CAIRO – The US, Turkey, India and Iraq on Sunday started organising the evacuation of their nationals from Egypt as an angry anti-government revolt raged into a sixth day amid increasing lawlessness and mass jail breaks.
“The US embassy in Cairo informs US citizens in Egypt who wish to depart that the department of state is making arrangements to provide transportation to safehaven locations in Europe,” an embassy statement said, as other countries issued travel warnings and scared tourists scrambled for flights out. Iraq said it would lay on special flights to evacuate its citizens from Egypt where they had fled to escape violence in their own country.

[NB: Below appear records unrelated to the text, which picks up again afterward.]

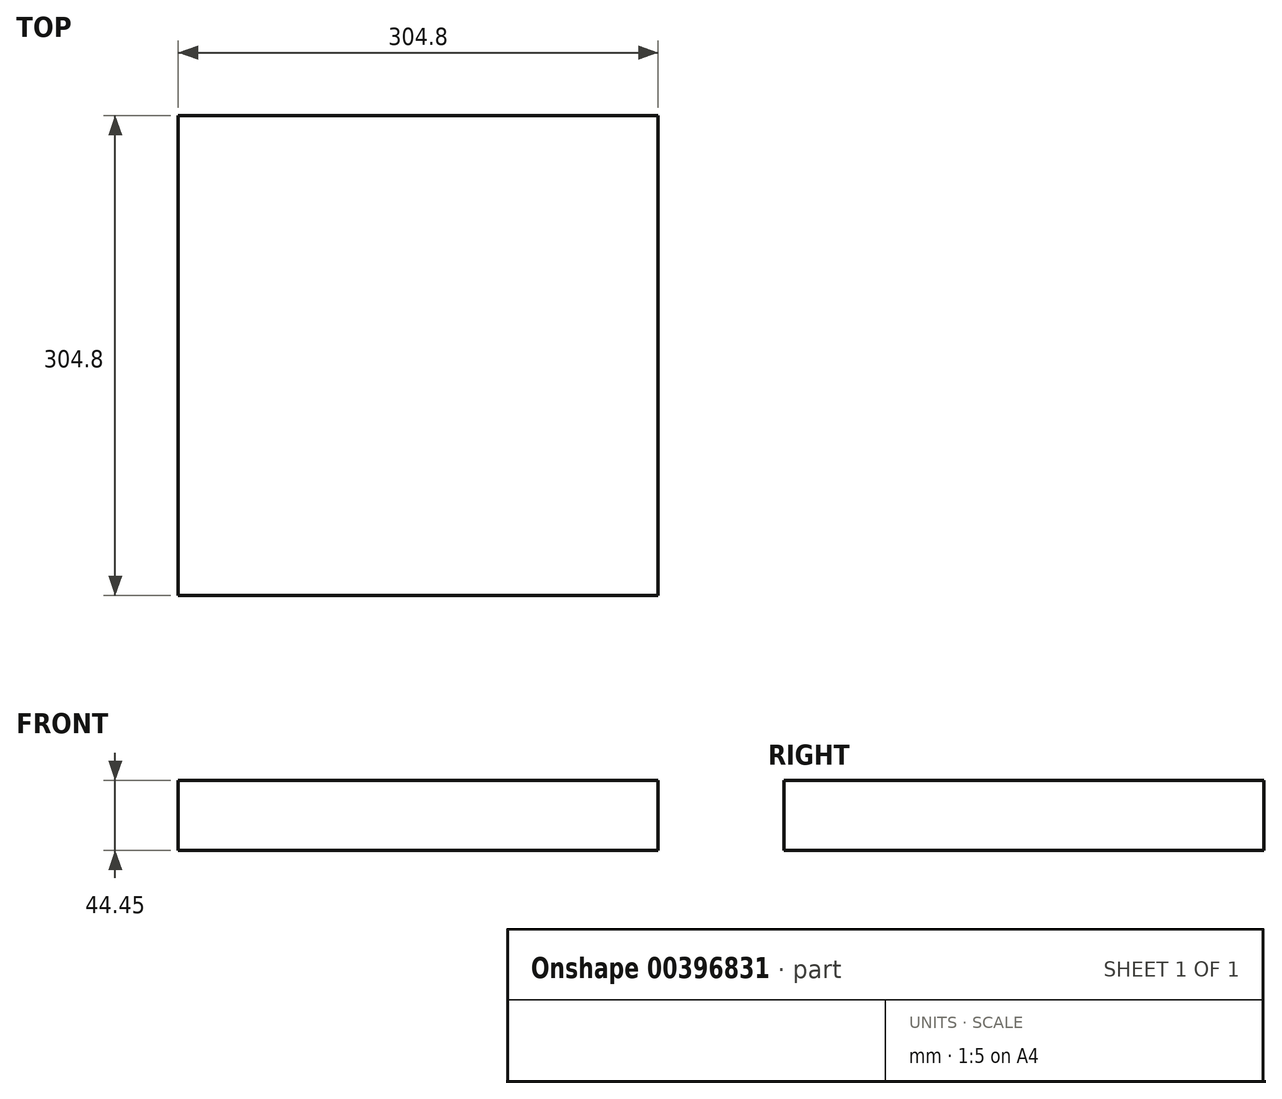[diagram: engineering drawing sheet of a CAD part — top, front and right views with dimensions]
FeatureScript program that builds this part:
annotation { "Feature Type Name" : "Feature", "Feature Type Description" : "" }
export const myFeature = defineFeature(function(context is Context, id is Id, definition is map)
    precondition{}
    {
        {
            var Q0;
            Q0=qCreatedBy(makeId("Top.planeOp"),FACE);
            var sketch = newSketch(context, id + "F0", { "sketchPlane" : qUnion([Q0])});
            skLineSegment(sketch, "E0.bottom", {"start": v(-152.4, 152.4) * mm, "end": v(152.4, 152.4) * mm});
            skLineSegment(sketch, "E0.top", {"start": v(-152.4, -152.4) * mm, "end": v(152.4, -152.4) * mm});
            skLineSegment(sketch, "E0.left", {"start": v(-152.4, 152.4) * mm, "end": v(-152.4, -152.4) * mm});
            skLineSegment(sketch, "E0.right", {"start": v(152.4, 152.4) * mm, "end": v(152.4, -152.4) * mm});
            skPoint(sketch, "E0.middle", {"position": v(0, 0) * mm});
            skSolve(sketch);
        }
        {
            var Q0;
            Q0=makeQuery(id+"F0.imprint","IMPRINT",FACE,{"disambiguationData":[TD([[makeQuery(id+"F0.imprint","IMPRINT",EDGE,{"derivedFrom":sQuery(id+"F0.wireOp",EDGE,"E0.bottom")}),-1.0]])]});
            extrude(context, id + "F1", {"entities" : qUnion([Q0]), "depth" : 44.45 * mm});
        }
    });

India sent one of state-run airline Air India’s planes to Egypt to evacuate Indian citizens, the airline said on Sunday. The statements came as thousands of protesters again crowded Cairo’s Tahrir square, epicentre of the biggest demonstrations in Egypt in three decades, demanding President Hosni Mubarak’s ouster despite his reform promises.
As troops manned checkpoints, frisking people for weapons before allowing them in, the square reverberated with the anti-Mubarak chants that have come to characterise the six-day popular revolt. Amid a good-tempered atmosphere that was far from the chaotic scenes of the past two days, the demonstrators bore an army officer in uniform high on their shoulders, while army vehicles drove around with “No to Mubarak” spray painted on their flanks in Arabic.
“Mubarak, go to Saudi Arabia,” the crowd shouted, encouraging the leader in power for 30 years to follow deposed Tunisian president Zine El Abidine Ben Ali into exile. With fears of insecurity rising and a death toll of at least 125, thousands of convicts broke out prisons across Egypt overnight after they overwhelmed guards or after prison personnel fled their posts.
An AFP correspondent saw 14 bodies in a mosque near Cairo’s Abu Zaabal prison, which a resident said were of two police and the rest convicts. Shots rang out in the neighbourhood and a resident said that all the prisoners had escaped and many had been killed. “There are many, many more bodies,” said a resident who asked not to be named. Troops set up checkpoints on roads to riot-hit prisons, stopping and searching cars for escaped convicts.
Among those who escaped were senior members of Egypt’s main opposition movement, the Muslim Brotherhood, as well as members of Palestinian Islamist group Hamas, some of whom made it back to the Gaza Strip via smuggling tunnels. With rampant pillaging in more than five days of deadly protests, many Egyptians believe that the police have deliberately released prisoners in order to spread chaos and emphasise the need for the security forces.